Court of Appeal  •  Criminal Appeal 342 & 348 of 2009  •  20 Feb 2015  •  Kenya

Coram
John Wycliffe Mwera, George Benedict Maina Kariuki, Philomena Mbete Mwilu

Judgement

JUDGMENT OF THE COURT

The two appeals herein which we consolidate and determine together arose from the judgment of the High Court (Njagi, J. and Warsame, J., as he then was) delivered on 2nd November, 2009. The learned Judges heard consolidated appeals of three people, the present 1st appellant, Martin Makungu, the 2nd appellant Hannington Ondiko Ogonji (and Charles Abongo Odiyo who is not an appellant here). The three and another, Moses Otieno Ogutu who was acquitted by the lower court, were charged with the offence of robbery with violence contrary to Section 296 (2) of the Penal Code at Kibera Chief Magistrate’s Court. They also faced an alternative charge of handling stolen property contrary to Section 322 (2) of the Penal Code. After trial, the three appellants in the High Court were found guilty of the offence of robbery with violence, convicted and sentenced to suffer death. The appeal of Charles Abongo Odoyo was allowed by the High Court while appeals of the two appellants herein were dismissed. That led to the present appeal.

The robbery with violence charge in the lower court read that on 17th January, 2004 at Woodley Estate Nairobi, the accused persons jointly with others not before court while armed with a dangerous weapon, namely a pistol, violently robbed Humphrey Maina Wanjohi of motor vehicle registration number KAR 886 F a Toyota Corolla, Silver in colour, two shirts, one coat, a mobile phone (Erickson), all worth Shs.721,000/=. That during the incident the robbers used actual violence to the said Humphrey Maina Wanjohi.

After hearing eight prosecution witnesses and the defences offered, the learned trial magistrate found the three appellants before the High Court guilty of the offence and duly sentenced them. As noted above, one appellant went free at the High Court and the two before us being aggrieved with the decision of that Court have come before us on a further appeal.

* **Required work**:
1. Please give the passage of the court judgment between "The robbery with" and "a further appeal.", inclusive, replacing "pistol" with "firearm".
2. Write the next part of the court judgment, starting after its final sentence.

* **Dataset entries**:
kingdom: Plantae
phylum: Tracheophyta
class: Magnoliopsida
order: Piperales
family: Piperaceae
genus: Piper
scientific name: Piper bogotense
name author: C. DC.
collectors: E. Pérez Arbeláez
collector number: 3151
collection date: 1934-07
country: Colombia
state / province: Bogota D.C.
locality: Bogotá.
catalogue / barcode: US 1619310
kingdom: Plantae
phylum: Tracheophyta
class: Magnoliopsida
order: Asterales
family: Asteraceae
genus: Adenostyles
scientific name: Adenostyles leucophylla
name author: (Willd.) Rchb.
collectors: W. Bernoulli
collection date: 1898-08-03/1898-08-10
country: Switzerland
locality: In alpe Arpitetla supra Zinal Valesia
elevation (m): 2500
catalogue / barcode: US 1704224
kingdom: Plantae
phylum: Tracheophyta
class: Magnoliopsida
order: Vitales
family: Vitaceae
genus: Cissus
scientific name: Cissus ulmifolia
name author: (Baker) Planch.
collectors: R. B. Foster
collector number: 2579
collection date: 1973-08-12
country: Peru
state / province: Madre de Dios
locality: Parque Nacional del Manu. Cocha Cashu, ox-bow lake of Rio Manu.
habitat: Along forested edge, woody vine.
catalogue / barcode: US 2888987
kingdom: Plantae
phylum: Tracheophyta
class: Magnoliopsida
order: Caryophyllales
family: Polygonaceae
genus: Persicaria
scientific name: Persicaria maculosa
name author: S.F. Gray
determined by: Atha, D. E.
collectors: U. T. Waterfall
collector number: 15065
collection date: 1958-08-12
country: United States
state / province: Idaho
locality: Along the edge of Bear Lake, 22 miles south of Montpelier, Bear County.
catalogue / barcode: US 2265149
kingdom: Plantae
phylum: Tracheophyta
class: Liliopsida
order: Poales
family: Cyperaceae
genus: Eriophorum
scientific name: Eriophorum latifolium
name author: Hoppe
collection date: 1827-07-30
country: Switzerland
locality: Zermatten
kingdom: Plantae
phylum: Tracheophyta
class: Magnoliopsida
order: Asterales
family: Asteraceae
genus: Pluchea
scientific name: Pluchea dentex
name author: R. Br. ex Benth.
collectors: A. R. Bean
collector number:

* **Responses in order**:
1.
The robbery with violence charge in the lower court read that on 17th January, 2004 at Woodley Estate Nairobi, the accused persons jointly with others not before court while armed with a dangerous weapon, namely a firearm, violently robbed Humphrey Maina Wanjohi of motor vehicle registration number KAR 886 F a Toyota Corolla, Silver in colour, two shirts, one coat, a mobile phone (Erickson), all worth Shs.721,000/=. That during the incident the robbers used actual violence to the said Humphrey Maina Wanjohi.

After hearing eight prosecution witnesses and the defences offered, the learned trial magistrate found the three appellants before the High Court guilty of the offence and duly sentenced them. As noted above, one appellant went free at the High Court and the two before us being aggrieved with the decision of that Court have come before us on a further appeal.

2.
The condensed evidence before the trial court was that the complainant Humphrey Maina Wanjohi (PW3) operated a taxi service using the subject motor vehicle at a place called Green Corner Hotel in Nairobi. On the material night the first appellant (Martin) approached PW1 to render taxi services to pick up some relatives from a certain bus stop on the way to Woodley Estate. After agreeing on the fare payable, PW3 drove with the 1st appellant to the point where they picked up the 2nd appellant (Hannington) and another. They proceeded to Woodley but as PW1 stopped to have his passengers disembark, the 2nd appellant pointed a pistol at him and there he was robbed. The thugs drove off with PW3 whom they later drugged and threw out of the car. When he came to, PW3 proceeded to Kilimani Police Station and reported the incident. Two days later on 19th January, 2004 PW3 learnt that his taxi had been traced at Migori, South Nyanza at the garage of David Malayo Yoge (PW4) where three people had taken the subject motor vehicle for repairs after being involved in an accident and that the three suspects told PW4 that the accident had taken place at Naivasha. PW4 told his customers to go and bring an abstract from the police on that account. But on their return later in the day, PW4 had informed the police whom he signaled to move over. Apparently the suspects sensed danger, and Charles Odiyo fled while the two appellants herein were arrested by P.C Jacob Obiso (PW7) as they too, made to get away, they were arrested there. Information filtered in that the motor vehicle they had taken to PW4 for repairs had been stolen through a robbery at Nairobi. Further investigations led to the arrest of the other co-accused. All were then arraigned in court.

Investigations included identification parades conducted at Migori by Ag. I.P Alfred Ouko (PW5) in respect of the 1st appellant and I.P Morris Okal (PW2) regarding the 2nd appellant.

In her judgment the learned trial magistrate found the accused persons guilty of the main charge of robbery with violence on the grounds that:

“PW3 who was the victim of the robbery said (that) the person who hired him and who negotiated with (sic) the charges at a sport (sic) where there was enough light is the 1st accused. In fact although he did eventually identify the 1st and 2nd accused at the identification parades in cross-examination he as much showed doubt of how well he could identify the 2nd accused. This is helped away by the evidence of PW4 who said (saw?) the 3 during the day as they took the motor vehicle robbed of the complainant to his garage for repairs. He was able to identify in court 1st, 2nd, 3rd and 4th accused persons. The 1st, 2nd, 3rd and 4th accused persons all denied ever robbing PW3 (of) the motor vehicle.”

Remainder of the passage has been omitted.